■ WHAT YOU SHOULD DO: Can you copy the text of the entries below word for word, from their start up to and including the line containing "La última revista", and leave out the pictures?

■ INFORMATION PROVIDED:
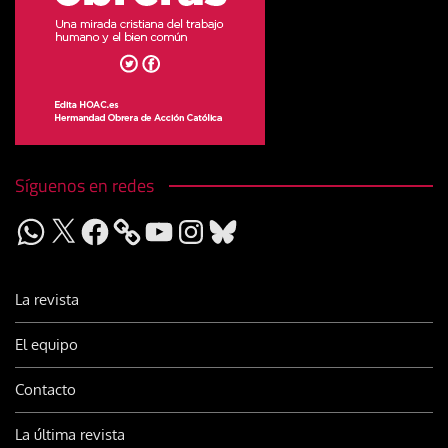
Síguenos en redes
WhatsApp
X
Facebook
YouTube
Instagram
Bluesky
La revista
El equipo
Contacto
La última revista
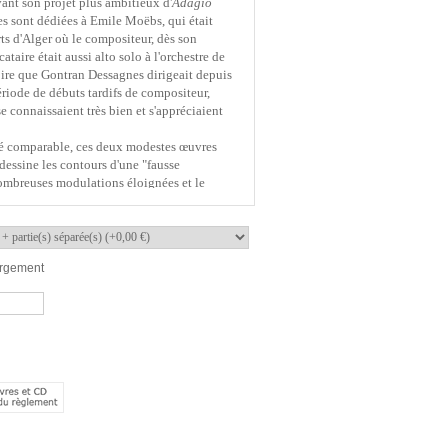
ant son projet plus ambitieux d'
Adagio
les sont dédiées à Emile Moëbs, qui était
ts d'Alger où le compositeur, dès son
taire était aussi alto solo à l'orchestre de
oire que Gontran Dessagnes dirigeait depuis
riode de débuts tardifs de compositeur,
connaissaient très bien et s'appréciaient
ré comparable, ces deux modestes œuvres
 dessine les contours d'une "fausse
ombreuses modulations éloignées et le
 à la fin. La deuxième présente des
de mesures, provoquant asymétries de
eux alternent un caractère spontané, une
mélancolique un peu surannée.
rgement
AGNES
IGE
Alain BARAIGE
Alain BARAIGE
Alain BARAIGE
Alain BARAIGE
Manon
Marie-Chantal
Rose
Zelda
SSAGNES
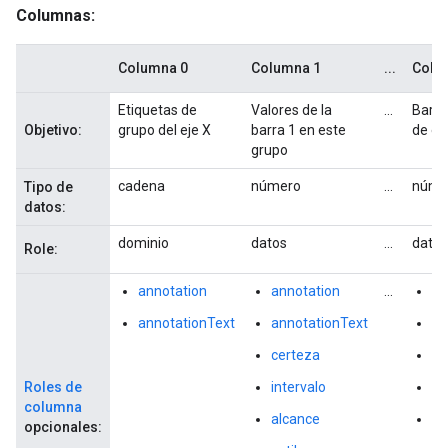
Columnas:
Columna 0
Columna 1
...
Colu
Etiquetas de
Valores de la
...
Barra
Objetivo:
grupo del eje X
barra 1 en este
de es
grupo
cadena
número
...
núme
Tipo de
datos:
dominio
datos
...
datos
Role:
annotation
annotation
...
an
annotationText
annotationText
an
certeza
ce
Roles de
intervalo
in
columna
alcance
al
opcionales:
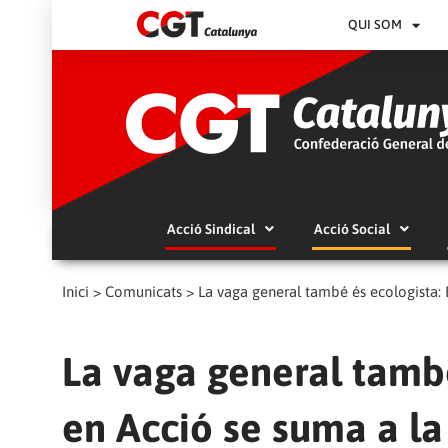
QUI SOM
Acció Sindical
Acció Social
Inici
>
Comunicats
>
La vaga general també és ecologista:
La vaga general també
en Acció se suma a la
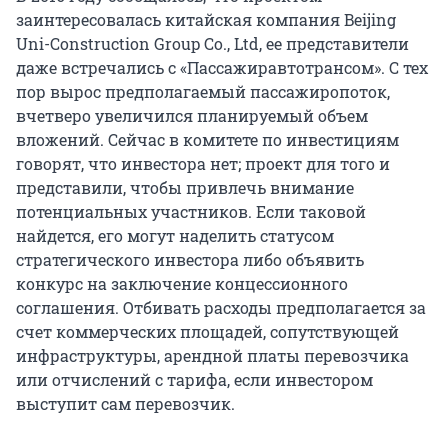
заинтересовалась китайская компания Beijing
Uni-Construction Group Co., Ltd, ее представители
даже встречались с «Пассажиравтотрансом». С тех
пор вырос предполагаемый пассажиропоток,
вчетверо увеличился планируемый объем
вложений. Сейчас в комитете по инвестициям
говорят, что инвестора нет; проект для того и
представили, чтобы привлечь внимание
потенциальных участников. Если таковой
найдется, его могут наделить статусом
стратегического инвестора либо объявить
конкурс на заключение концессионного
соглашения. Отбивать расходы предполагается за
счет коммерческих площадей, сопутствующей
инфраструктуры, арендной платы перевозчика
или отчислений с тарифа, если инвестором
выступит сам перевозчик.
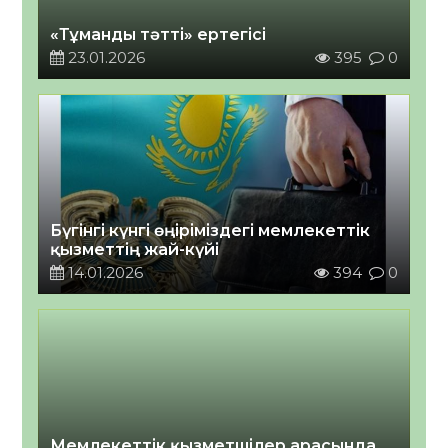
«Тұманды тәтті» ертегісі
23.01.2026
395
0
Бүгінгі күнгі өңіріміздегі мемлекеттік
қызметтің жай-күйі
14.01.2026
394
0
Мемлекеттік қызметшілер арасында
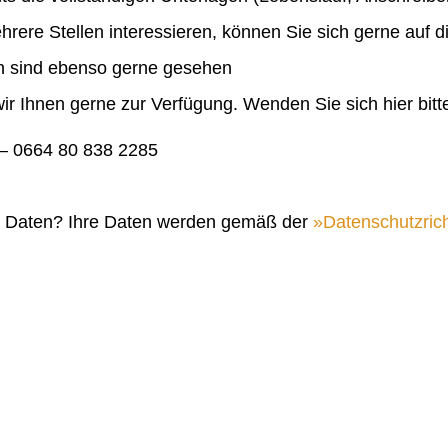
ehrere Stellen interessieren, können Sie sich gerne auf 
en sind ebenso gerne gesehen
ir Ihnen gerne zur Verfügung. Wenden Sie sich hier bitt
 0664 80 838 2285
n Daten? Ihre Daten werden gemäß der
Datenschutzrich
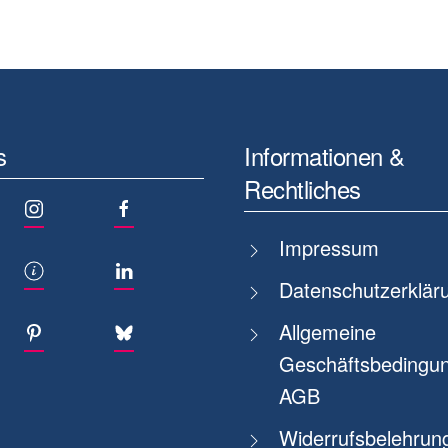
s
Informationen &
Rechtliches
Impressum
Datenschutzerklär
Allgemeine
Geschäftsbedingun
AGB
Widerrufsbelehrun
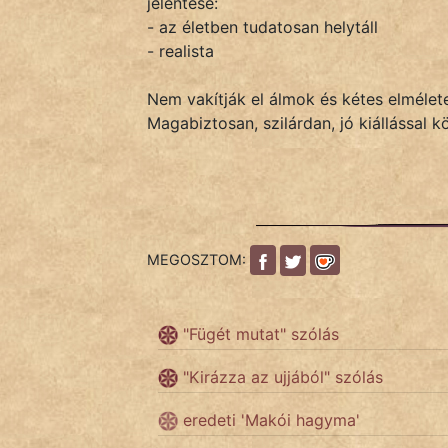
jelentése:
- az életben tudatosan helytáll
- realista
IRODALOM
Nem vakítják el álmok és kétes elméle
SZÓLÁS
Magabiztosan, szilárdan, jó kiállással k
És
KÖZMONDÁS
PSZICHO
ZENE
MEGOSZTOM:
FILM
"Fügét mutat" szólás
ÉLETMÓD
"Kirázza az ujjából" szólás
MAGYARSÁG
eredeti 'Makói hagyma'
És
TÖRTÉNELEM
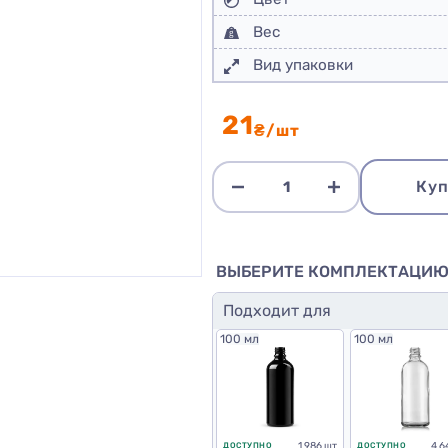
Вес
Вид упаковки
21
₴/шт
Куп
ВЫБЕРИТЕ КОМПЛЕКТАЦИ
Подходит для
100 мл
100 мл
1 986 шт
4 6
ДОСТУПНО
ДОСТУПНО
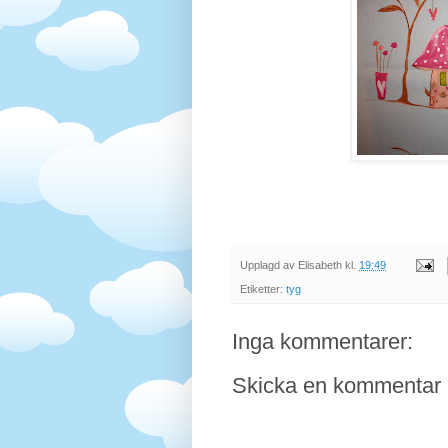
Upplagd av
Elisabeth
kl.
19:49
Etiketter:
tyg
Inga kommentarer:
Skicka en kommentar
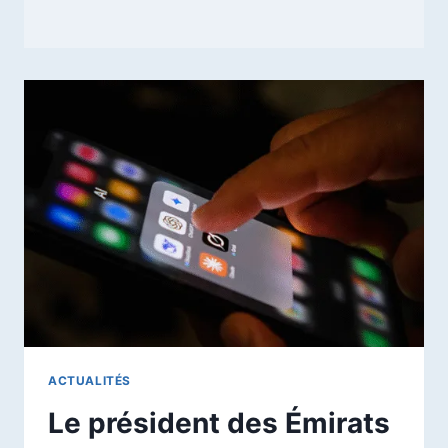
ACTUALITÉS
Le président des Émirats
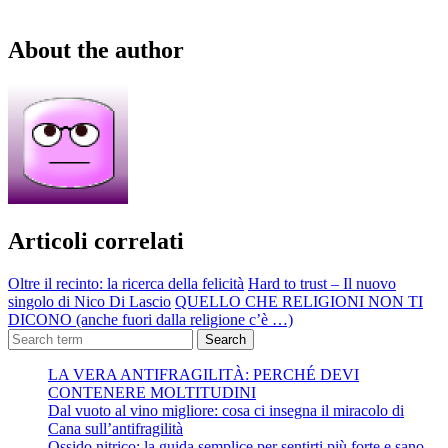
About the author
Articoli correlati
Oltre il recinto: la ricerca della felicità
Hard to trust – Il nuovo
singolo di Nico Di Lascio
QUELLO CHE RELIGIONI NON TI
DICONO (anche fuori dalla religione c’è …)
Search
LA VERA ANTIFRAGILITÀ: PERCHÉ DEVI
CONTENERE MOLTITUDINI
Dal vuoto al vino migliore: cosa ci insegna il miracolo di
Cana sull’antifragilità
Ossido nitrico: la guida semplice per sentirti più forte e sano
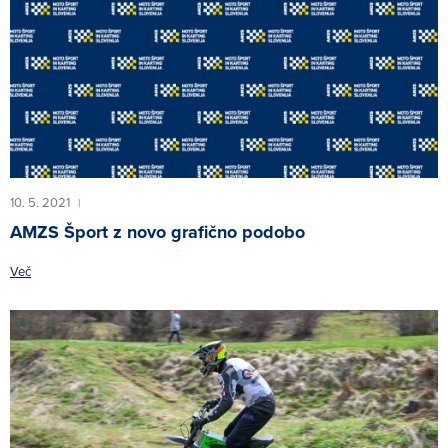
10. 5. 2021
|
AMZS Šport z novo grafično podobo
Več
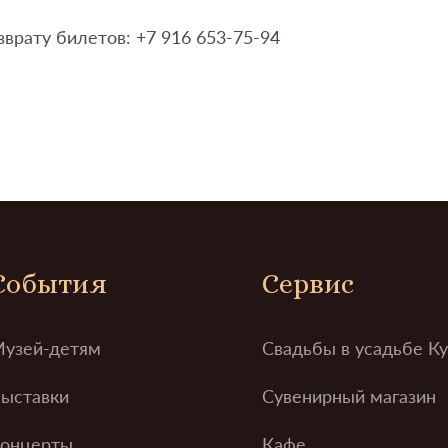
врату билетов: +7 916 653-75-94
События
Сервис
узей-детям
Свадьбы в усадьбе К
ыставки
Сувенирный магазин
онцерты
Кафе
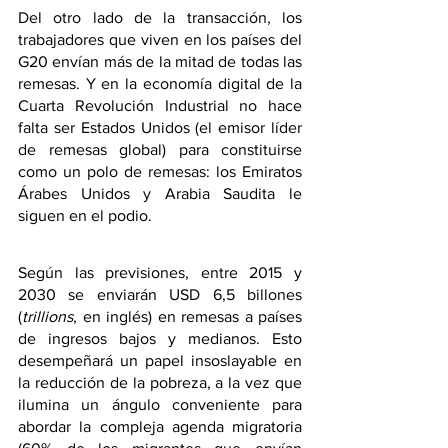
Del otro lado de la transacción, los 
trabajadores que viven en los países del 
G20 envían más de la mitad de todas las 
remesas. Y en la economía digital de la 
Cuarta Revolución Industrial no hace 
falta ser Estados Unidos (el emisor líder 
de remesas global) para constituirse 
como un polo de remesas: los Emiratos 
Árabes Unidos y Arabia Saudita le 
siguen en el podio. 
Según las previsiones, entre 2015 y 
2030 se enviarán USD 6,5 billones 
(
trillions
, en inglés) en remesas a países 
de ingresos bajos y medianos. Esto 
desempeñará un papel insoslayable en 
la reducción de la pobreza, a la vez que 
ilumina un ángulo conveniente para 
abordar la compleja agenda migratoria 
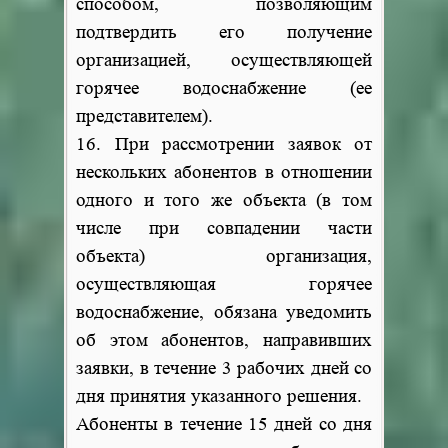
способом, позволяющим
подтвердить его получение
организацией, осуществляющей
горячее водоснабжение (ее
представителем).
16. При рассмотрении заявок от
нескольких абонентов в отношении
одного и того же объекта (в том
числе при совпадении части
объекта) организация,
осуществляющая горячее
водоснабжение, обязана уведомить
об этом абонентов, направивших
заявки, в течение 3 рабочих дней со
дня принятия указанного решения.
Абоненты в течение 15 дней со дня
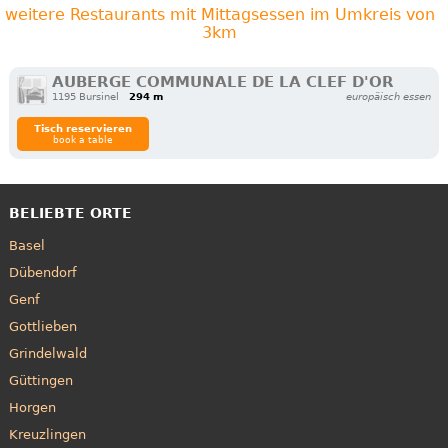
weitere Restaurants mit Mittagsessen im Umkreis von
3km
AUBERGE COMMUNALE DE LA CLEF D'OR
1195 Bursinel
294 m
europäisch essen
Tisch reservieren
book a table
BELIEBTE ORTE
Basel
Dübendorf
Genf
Gottlieben
Grindelwald
Güttingen
Horgen
Kreuzlingen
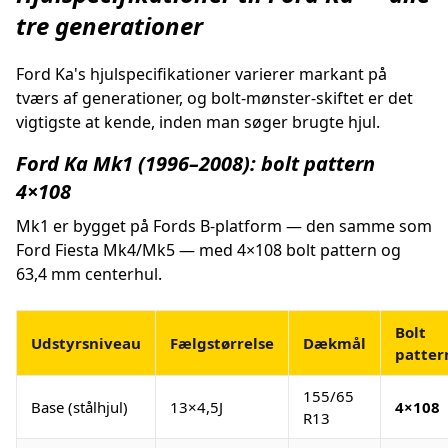
tre generationer
Ford Ka's hjulspecifikationer varierer markant på
tværs af generationer, og bolt-mønster-skiftet er det
vigtigste at kende, inden man søger brugte hjul.
Ford Ka Mk1 (1996–2008): bolt pattern
4×108
Mk1 er bygget på Fords B-platform — den samme som
Ford Fiesta Mk4/Mk5 — med 4×108 bolt pattern og
63,4 mm centerhul.
Bolt
Udstyrsniveau
Fælgstørrelse
Dækmål
patter
155/65
Base (stålhjul)
13×4,5J
4×108
R13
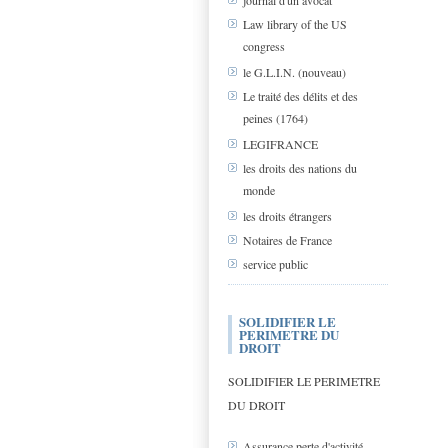
journal d'un avocat
Law library of the US
congress
le G.L.I.N. (nouveau)
Le traité des délits et des
peines (1764)
LEGIFRANCE
les droits des nations du
monde
les droits étrangers
Notaires de France
service public
SOLIDIFIER LE
PERIMETRE DU
DROIT
SOLIDIFIER LE PERIMETRE
DU DROIT
Assurance perte d'activité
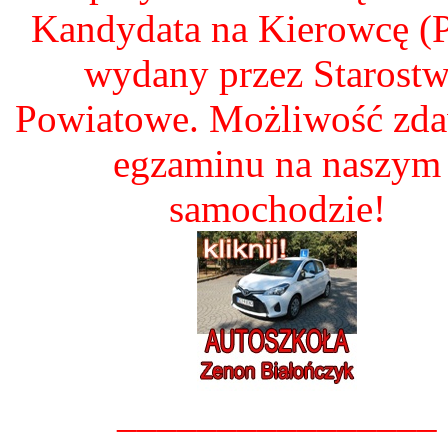
Kandydata na Kierowcę 
wydany przez Starost
Powiatowe. Możliwość zd
egzaminu na naszym
samochodzie!
________________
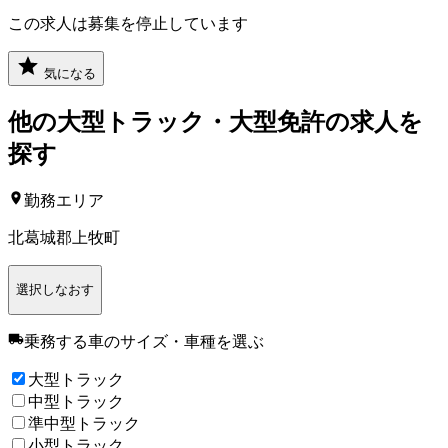
この求人は募集を停止しています
気になる
他の
大型トラック・大型免許
の求人を
探す
勤務エリア
北葛城郡上牧町
選択しなおす
乗務する車のサイズ・車種
を選ぶ
大型トラック
中型トラック
準中型トラック
小型トラック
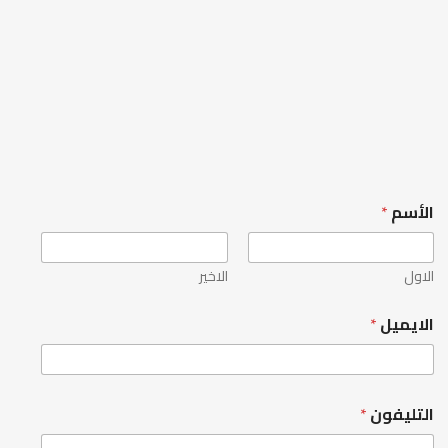
لأسم
*
لاول
الاخير
لايميل
*
لتليفون
*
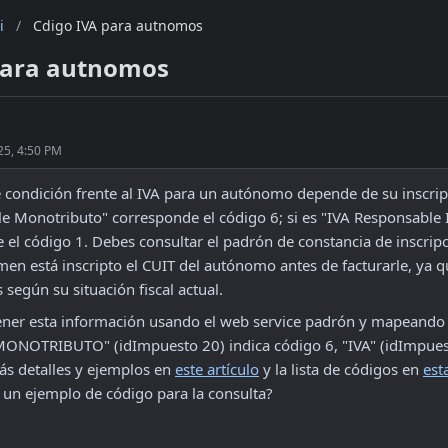
i
/
Cdigo IVA para autnomos
para autnomos
25, 4:50 PM
 condición frente al IVA para un autónomo depende de su inscripci
e Monotributo" corresponde el código 6; si es "IVA Responsable I
 el código 1. Debes consultar el padrón de constancia de inscripc
men está inscripto el CUIT del autónomo antes de facturarle, ya 
 según su situación fiscal actual. 
ner esta información usando el web service padrón y mapeando 
MONOTRIBUTO" (idImpuesto 20) indica código 6, "IVA" (idImpuest
ás detalles y ejemplos en 
este artículo
 y la lista de códigos en 
est
r un ejemplo de código para la consulta?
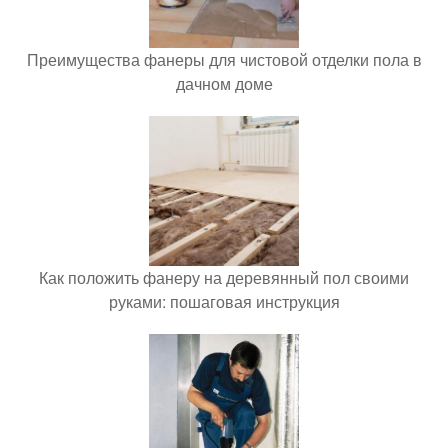
Преимущества фанеры для чистовой отделки пола в
дачном доме
Как положить фанеру на деревянный пол своими
руками: пошаговая инструкция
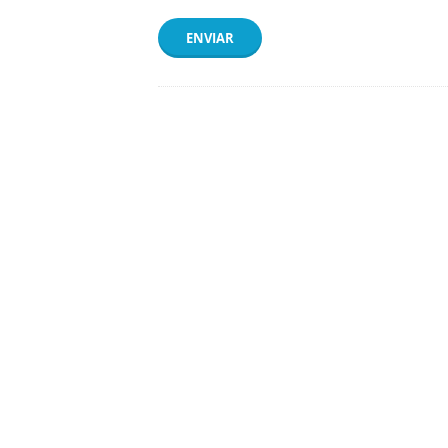
ENVIAR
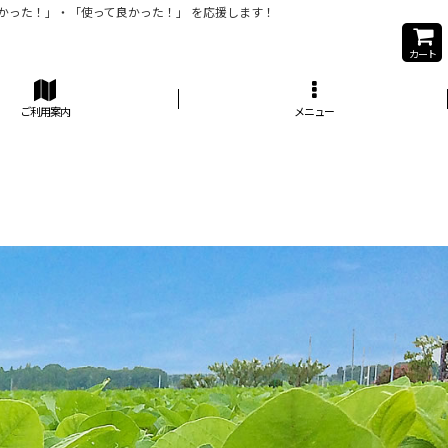
かった！」・「使って良かった！」 を応援します！
カート
ご利用案内
メニュー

■ REPLY:
Síguenos en redes
WhatsApp
X
Facebook
YouTube
Instagram
Bluesky
La revista
El equipo
Contacto
La última revista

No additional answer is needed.